This year is the year my son is taking PSLE. Many thoughts keep swirling in my head, and thought I just pen down my thoughts, incoherent it might be.
It is difficult for him. My wife and I have pushed him hard, and I must say his attitude has improved compared to last year, and there is more effort from him. As a primary school teacher, I knew in terms of efforts, or/ and capability, he is nowhere near the top or comparable to diligent pupils who are hungry for success.
Yet, seeing him trying is good enough for me. (I speak only for myself)
We did discuss about a secondary school that he should aim for. I am not sure if he is really interested anyway, likely he is not interested in the school and more interested in the school where most of his friends would apply to.
It is a very surreal experience this year, teaching both my son and my pupils. I have been teaching graduating classes for many years, and this is the year where I really stop and ask myself, does a particular secondary school really matters?

#### [Exercises to complete]
1) Reproduce the PSLE reflection from "We did discuss" to "school really matters?".
2) In two sentences, summarize the PSLE reflection.
None of the items after this point is needed for any of the work here.

#### [Record set]
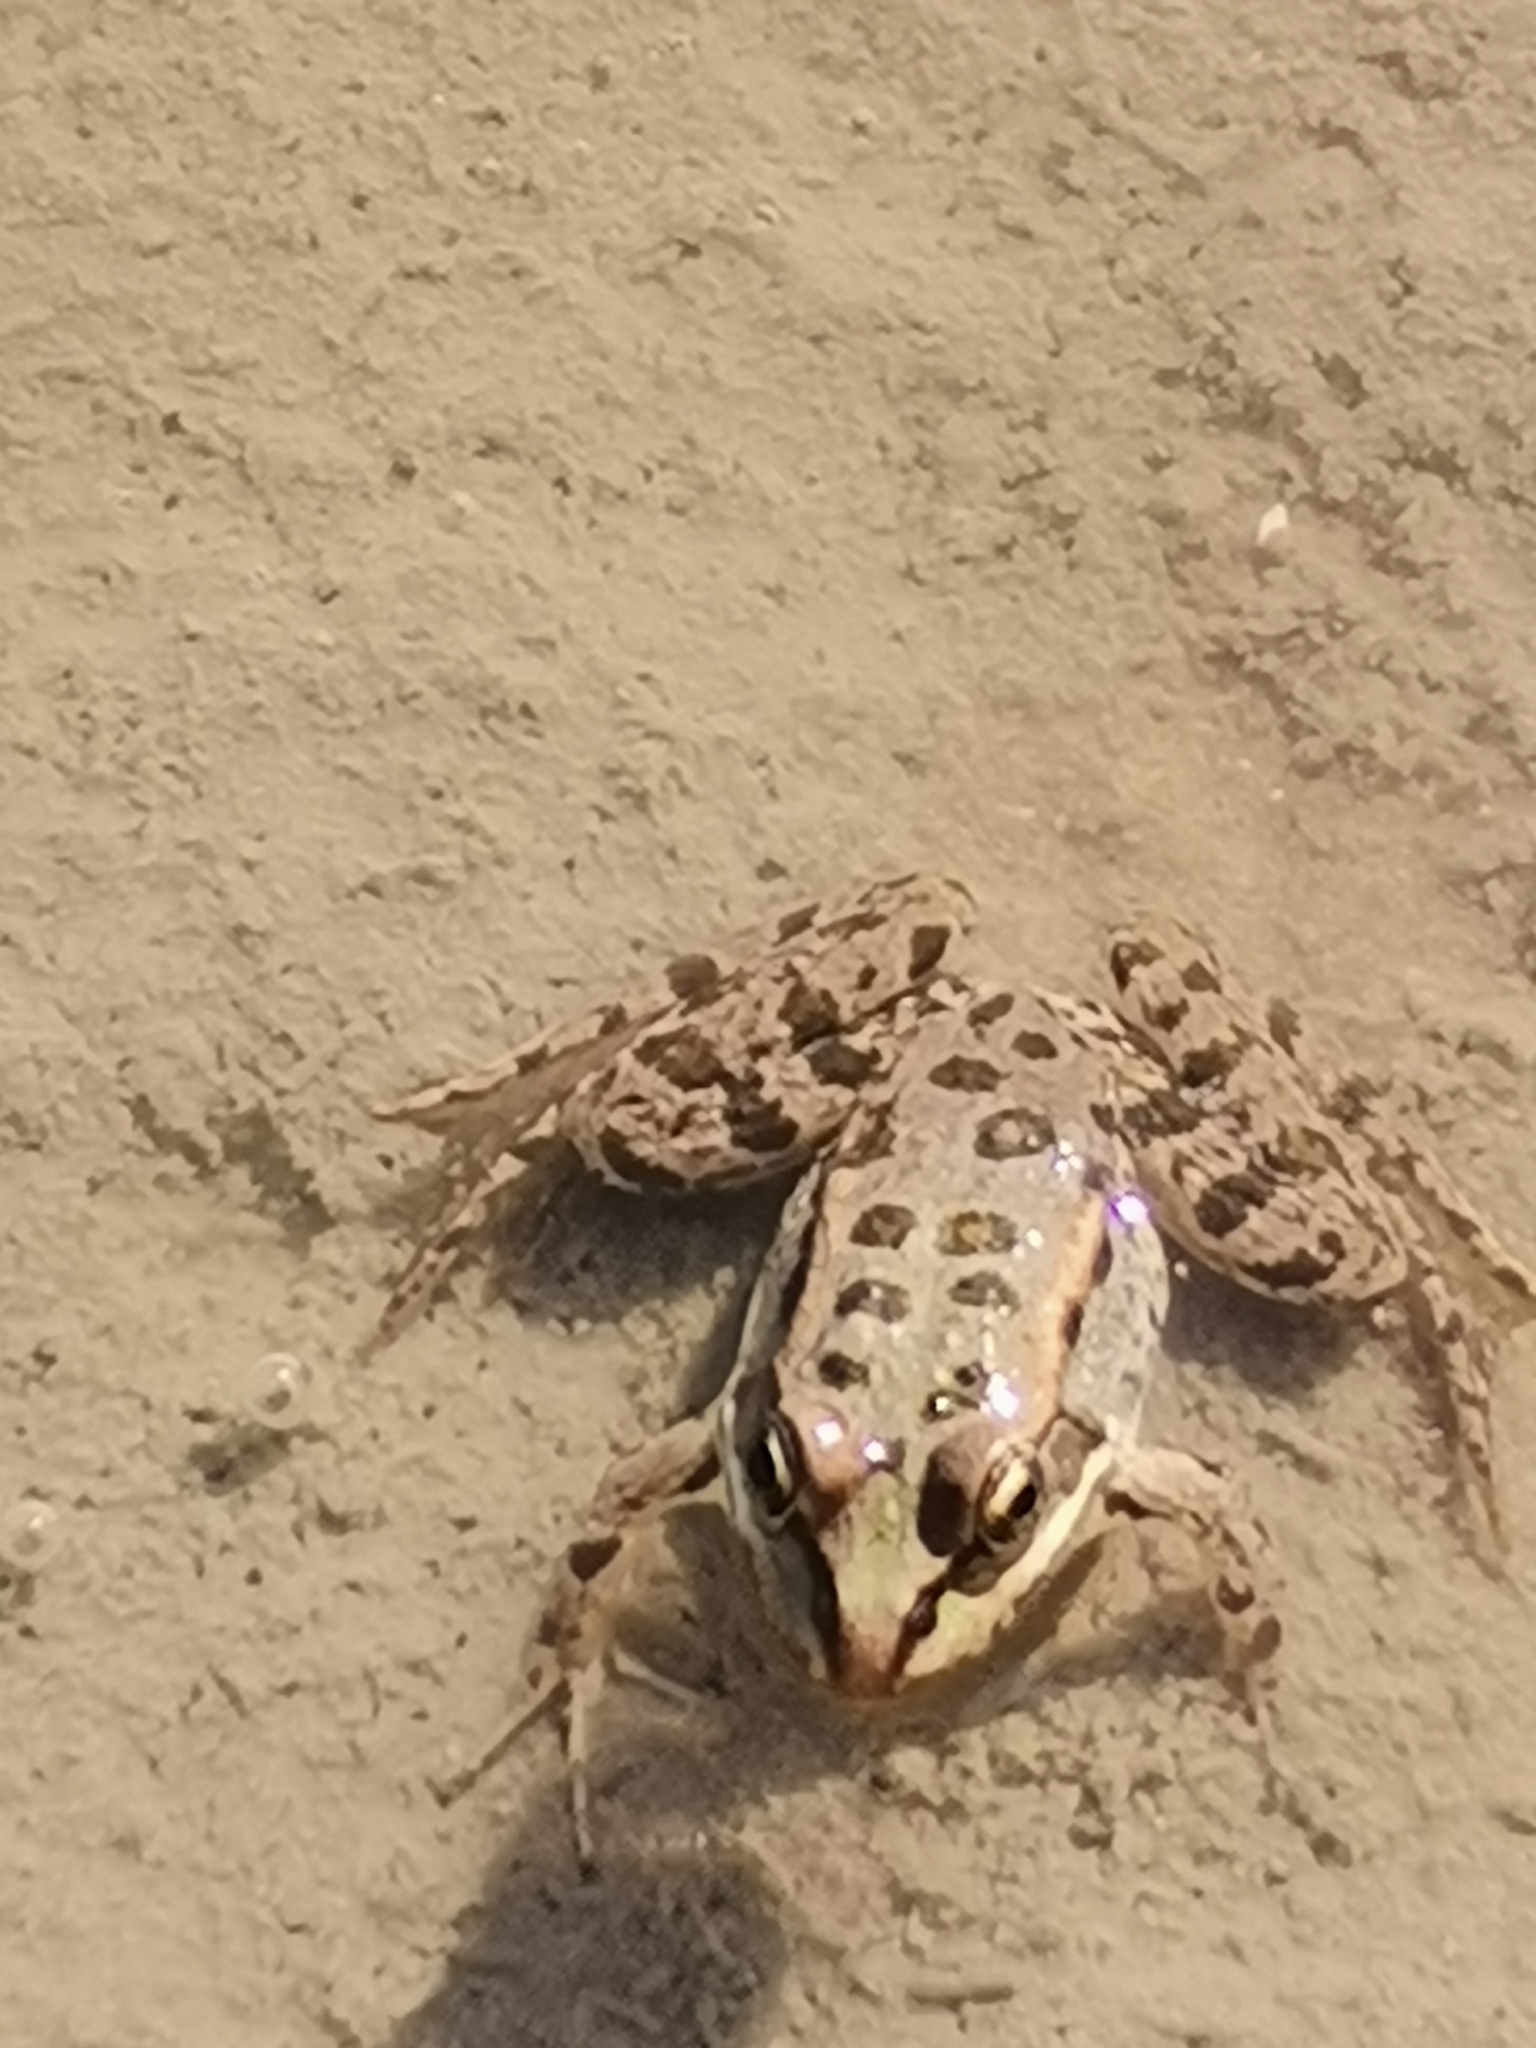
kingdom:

--

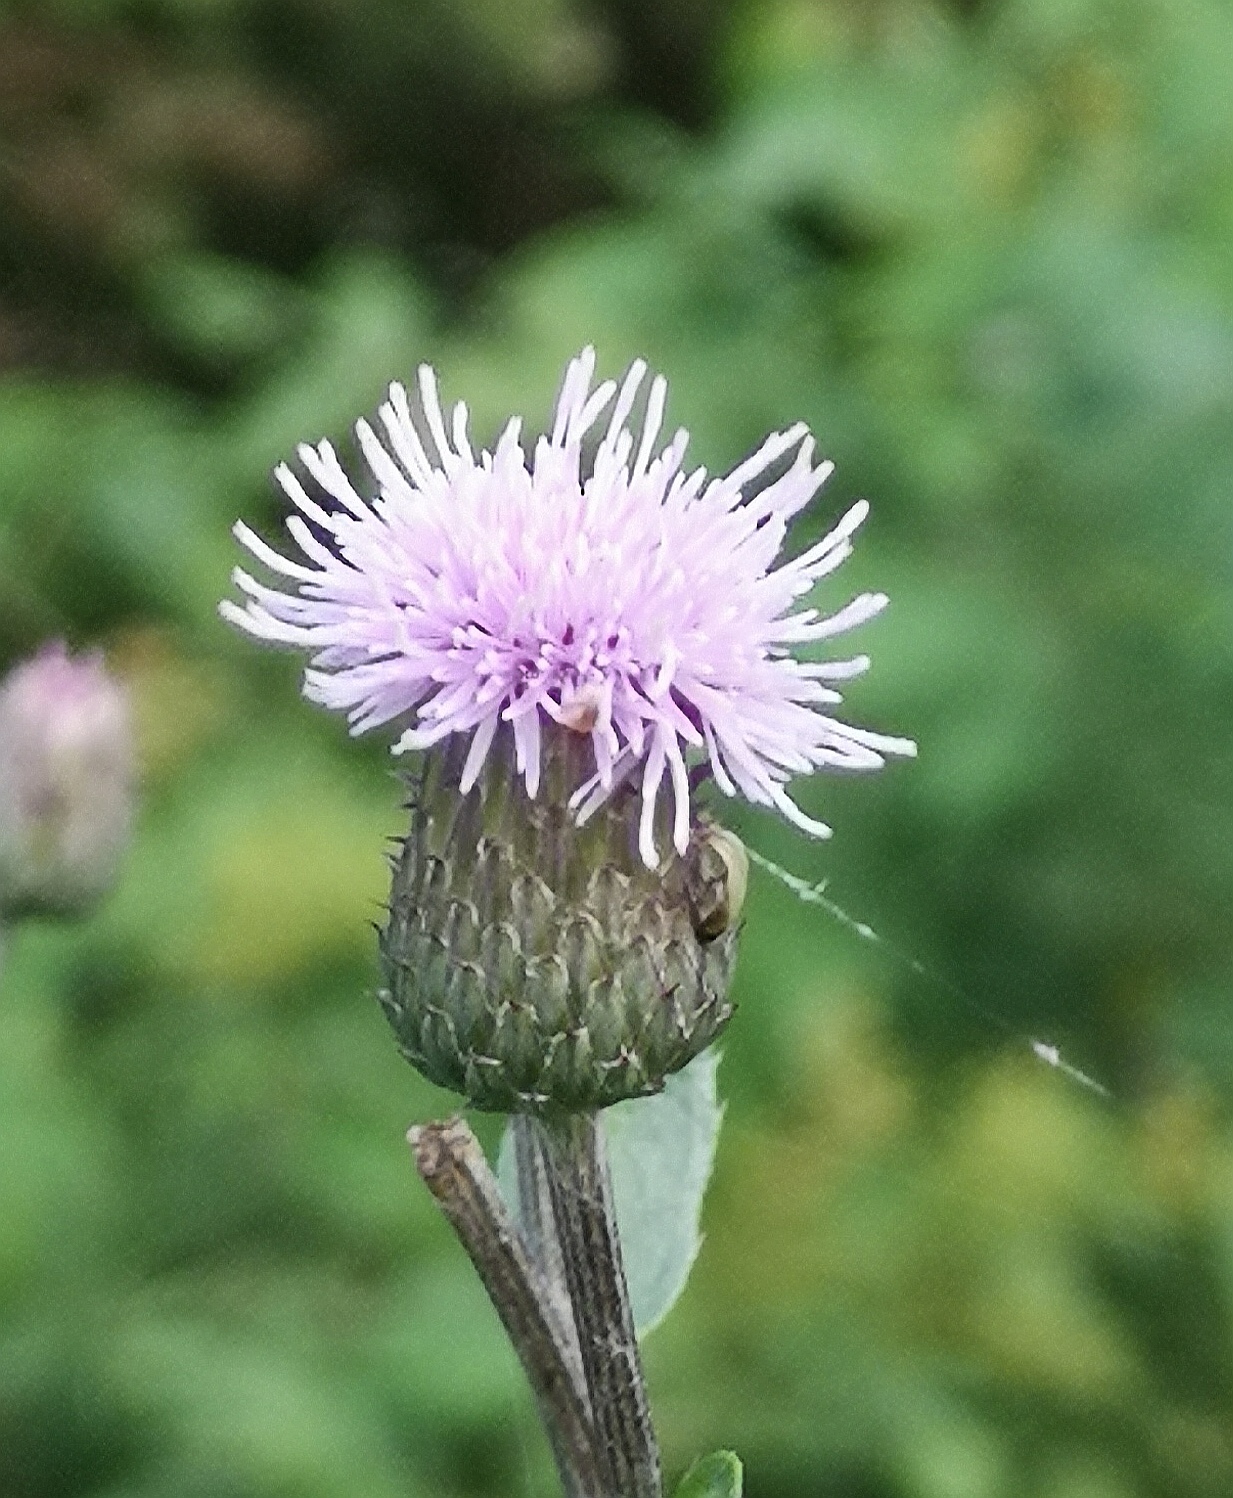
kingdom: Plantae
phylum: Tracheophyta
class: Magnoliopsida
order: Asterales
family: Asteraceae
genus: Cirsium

#### [Results of the exercise]
1)
We did discuss about a secondary school that he should aim for. I am not sure if he is really interested anyway, likely he is not interested in the school and more interested in the school where most of his friends would apply to.
It is a very surreal experience this year, teaching both my son and my pupils. I have been teaching graduating classes for many years, and this is the year where I really stop and ask myself, does a particular secondary school really matters?

2) The writer, a primary school teacher whose son is taking the PSLE this year, finds the year difficult for the boy but notes that his attitude and effort have improved and that seeing him try is good enough. Teaching both the son and graduating pupils this year has led the writer to ask whether a particular secondary school really matters.